The “top tier” as far as I’m concerned are Valorous Heart (which gives a nice clean 6+ FNP across the board) and Bloody Rose, which gives units +1 strength and attacks when they charge, are charged or heroically intervene. The Bloody Rose is my pick for best here, because it adds a lot of depth to the army – suddenly if you need them to your basic sister units can punch out some guard or kabalites. It also helps your characters and Repentia units do a lot better in combat – S3 to S4 with a power sword makes a world of difference for a Canoness, and because you evaluate weapon multipliers after adding S characteristic buffs, Repentia (and characters using Index option Eviscerators if your event allows it) are suddenly S8 rather than S6, which is gigantically relevant.
Happily, given how good she is, while Celestine doesn’t get an Order conviction she doesn’t stop your detachments gaining one if you include her.
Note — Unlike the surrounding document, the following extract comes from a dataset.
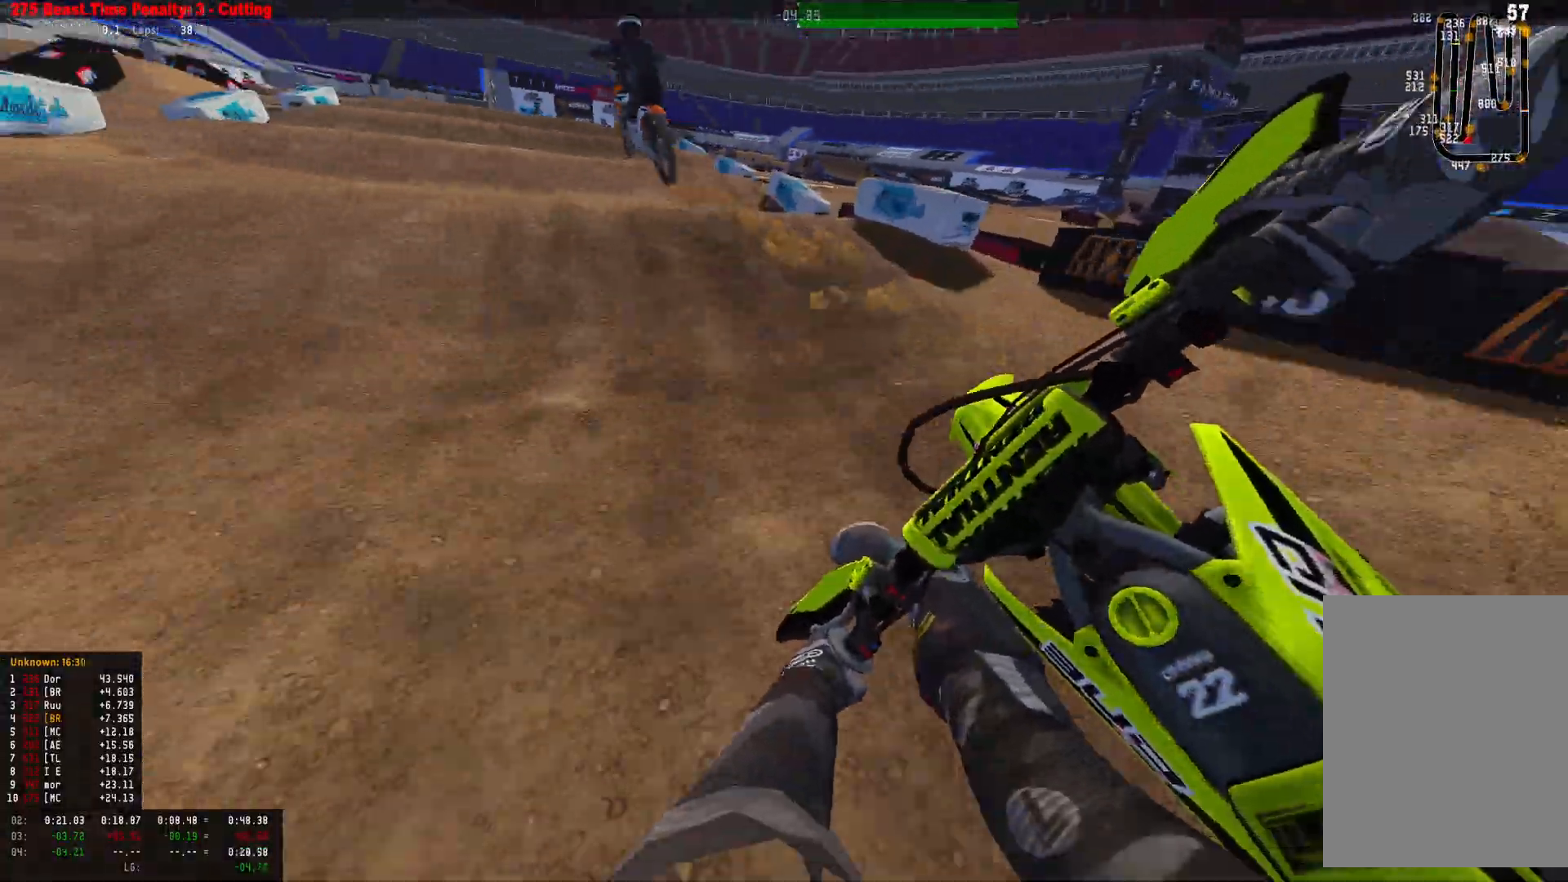
{"buttons": ["R2"], "left_stick": "center", "right_stick": "center", "events": [[67, "left_stick", "center"], [100, "R1", "up"], [133, "right_stick", "center"]]}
The same is true of a few other Sisters units that are “orderless” for fluff reasons, and for all the Adeptus Ministorum stuff.
That covers all of the key things you need to know about the army-wide rules, now lets do our dash through each battlefield role, and highlight the key players in each.
The Units
For each section of the codex, I’m going to do one-line thoughts about each unit, then digress into anything I feel needs more explanation.
HQ
- Celestine: Still fantastic in a Sisters army because her Shield of Faith buff is even better, no longer all that by herself, which is honestly probably a good thing.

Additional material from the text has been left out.